The story thus follows the proceedings of a series of fictional characters from the shadow (crooked cops, thugs of the mafia, unscrupulous businessmen) to more or less marked acquaintances with real characters (Robert Kennedy, J. Edgar Hoover FBI boss, Howard Hughes, the godfathers of the Mafia), and opposes the natural movement of the American society of the time with their actions on the ideological level to maintain this rigid society by counteracting the civil rights movement (and also to pick up a big lot of money).
Next to the plot or, Ellroy makes us share the complex and sometimes tragic destiny is characters torn between their actions and their beliefs, beliefs that leave the personal tragedies and sometimes revenge but inevitably come back to haunt their conscience. At this game, those who survive will paradoxically both ideologically the most cynical and at the same time the most reattached to noble values (love, faithfulness, forgiveness).
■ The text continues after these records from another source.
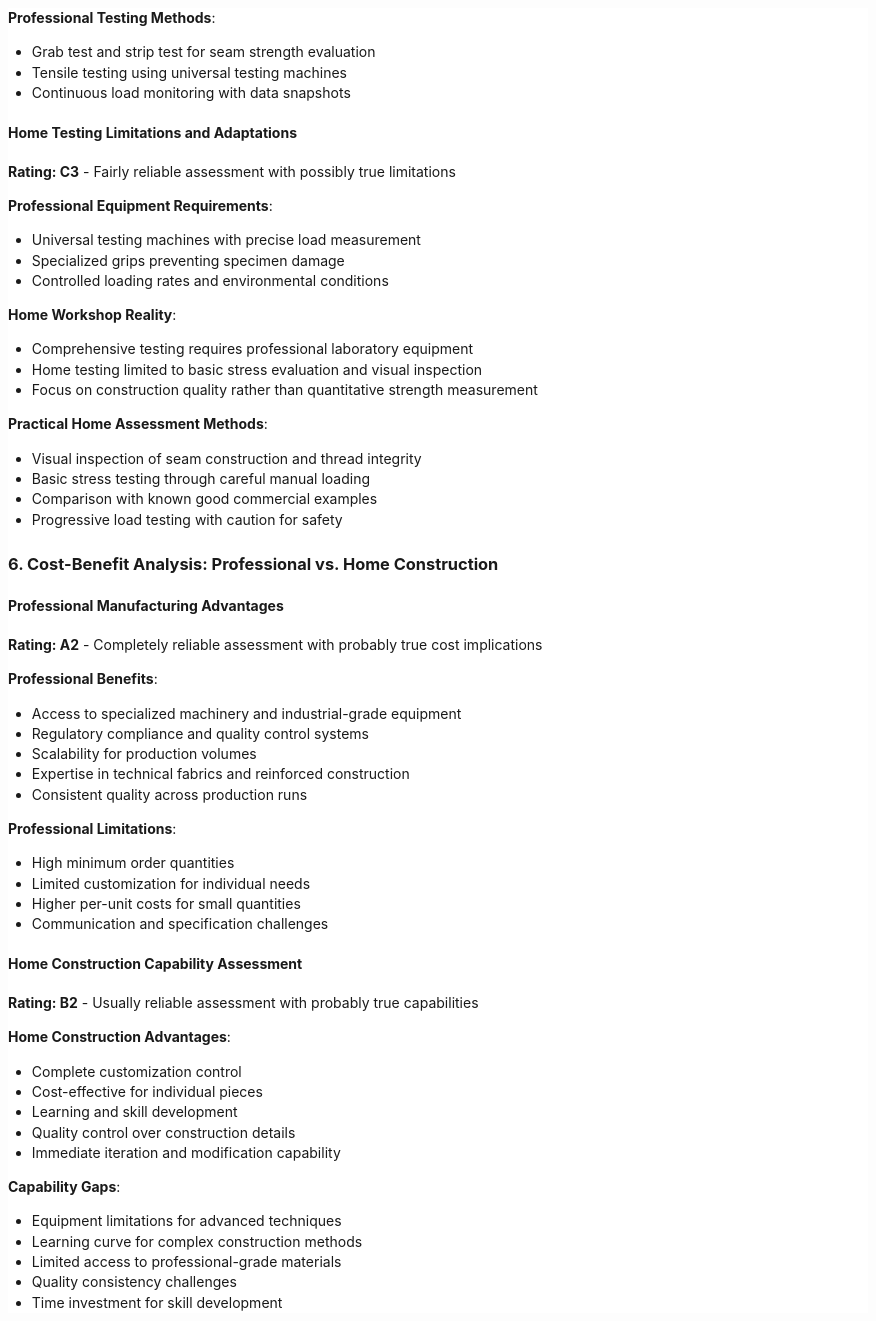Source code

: **Professional Testing Methods**:
- Grab test and strip test for seam strength evaluation
- Tensile testing using universal testing machines
- Continuous load monitoring with data snapshots

#### Home Testing Limitations and Adaptations
**Rating: C3** - Fairly reliable assessment with possibly true limitations

**Professional Equipment Requirements**:
- Universal testing machines with precise load measurement
- Specialized grips preventing specimen damage
- Controlled loading rates and environmental conditions

**Home Workshop Reality**:
- Comprehensive testing requires professional laboratory equipment
- Home testing limited to basic stress evaluation and visual inspection
- Focus on construction quality rather than quantitative strength measurement

**Practical Home Assessment Methods**:
- Visual inspection of seam construction and thread integrity
- Basic stress testing through careful manual loading
- Comparison with known good commercial examples
- Progressive load testing with caution for safety

### 6. Cost-Benefit Analysis: Professional vs. Home Construction

#### Professional Manufacturing Advantages
**Rating: A2** - Completely reliable assessment with probably true cost implications

**Professional Benefits**:
- Access to specialized machinery and industrial-grade equipment
- Regulatory compliance and quality control systems
- Scalability for production volumes
- Expertise in technical fabrics and reinforced construction
- Consistent quality across production runs

**Professional Limitations**:
- High minimum order quantities
- Limited customization for individual needs
- Higher per-unit costs for small quantities
- Communication and specification challenges

#### Home Construction Capability Assessment
**Rating: B2** - Usually reliable assessment with probably true capabilities

**Home Construction Advantages**:
- Complete customization control
- Cost-effective for individual pieces
- Learning and skill development
- Quality control over construction details
- Immediate iteration and modification capability

**Capability Gaps**:
- Equipment limitations for advanced techniques
- Learning curve for complex construction methods
- Limited access to professional-grade materials
- Quality consistency challenges
- Time investment for skill development
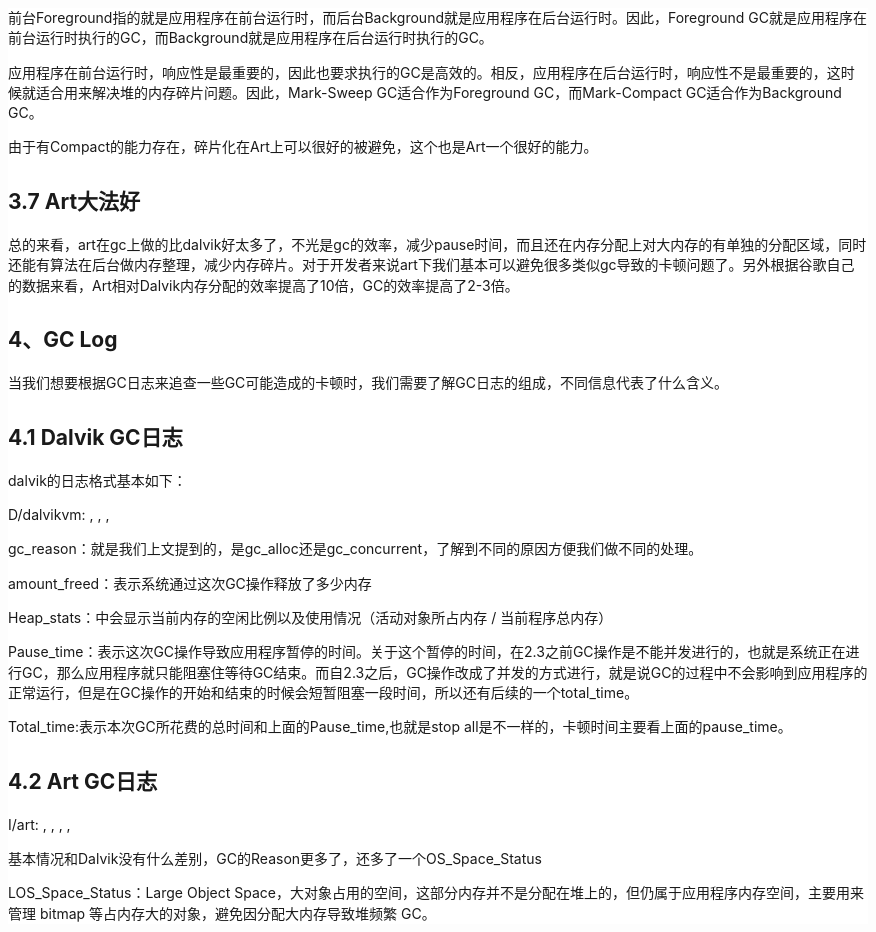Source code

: 前台Foreground指的就是应用程序在前台运行时，而后台Background就是应用程序在后台运行时。因此，Foreground GC就是应用程序在前台运行时执行的GC，而Background就是应用程序在后台运行时执行的GC。

应用程序在前台运行时，响应性是最重要的，因此也要求执行的GC是高效的。相反，应用程序在后台运行时，响应性不是最重要的，这时候就适合用来解决堆的内存碎片问题。因此，Mark-Sweep GC适合作为Foreground GC，而Mark-Compact GC适合作为Background GC。

由于有Compact的能力存在，碎片化在Art上可以很好的被避免，这个也是Art一个很好的能力。

## 3.7 Art大法好

总的来看，art在gc上做的比dalvik好太多了，不光是gc的效率，减少pause时间，而且还在内存分配上对大内存的有单独的分配区域，同时还能有算法在后台做内存整理，减少内存碎片。对于开发者来说art下我们基本可以避免很多类似gc导致的卡顿问题了。另外根据谷歌自己的数据来看，Art相对Dalvik内存分配的效率提高了10倍，GC的效率提高了2-3倍。

## 4、GC Log

当我们想要根据GC日志来追查一些GC可能造成的卡顿时，我们需要了解GC日志的组成，不同信息代表了什么含义。

## 4.1 Dalvik GC日志

dalvik的日志格式基本如下：

D/dalvikvm: , , ,

gc_reason：就是我们上文提到的，是gc_alloc还是gc_concurrent，了解到不同的原因方便我们做不同的处理。

amount_freed：表示系统通过这次GC操作释放了多少内存

Heap_stats：中会显示当前内存的空闲比例以及使用情况（活动对象所占内存 / 当前程序总内存）

Pause_time：表示这次GC操作导致应用程序暂停的时间。关于这个暂停的时间，在2.3之前GC操作是不能并发进行的，也就是系统正在进行GC，那么应用程序就只能阻塞住等待GC结束。而自2.3之后，GC操作改成了并发的方式进行，就是说GC的过程中不会影响到应用程序的正常运行，但是在GC操作的开始和结束的时候会短暂阻塞一段时间，所以还有后续的一个total_time。

Total_time:表示本次GC所花费的总时间和上面的Pause_time,也就是stop all是不一样的，卡顿时间主要看上面的pause_time。

## 4.2 Art GC日志

I/art: , , , ,

基本情况和Dalvik没有什么差别，GC的Reason更多了，还多了一个OS_Space_Status

LOS_Space_Status：Large Object Space，大对象占用的空间，这部分内存并不是分配在堆上的，但仍属于应用程序内存空间，主要用来管理 bitmap 等占内存大的对象，避免因分配大内存导致堆频繁 GC。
Totally corrupt in the first game, most thugs present in this second volume begins on the latest experience feelings of regret, diffuse certainly, but the lead is if it is possible to look a certain way redemption, which given the intrigues and conspiracies which they are involved, may paradoxically be achieved only in the blood.
The Cold Six Thousand thus manages to make us share in parallel the nightmarish portrait of US society corrupted to the bone by hatred and greed, and the exciting and often moving fates of the characters certainly as dirty and greedy for most, but who seek among the flood of violence to which they are mixed and eventually surpass, the spark of redemption that will lead to peace.
The only gripe we could do the story is its precipitation in the outcome of events over the last 100 pages; we feel qu'Ellroy thought he was already considerable attention on the characters and now he would finish his plot! He suddenly tendency to "wipe" a bit on the end, a little handicapping the reader in understanding the sequence of events end.
That does not diminish the value of this important and definitely needed work. A huge book at all levels.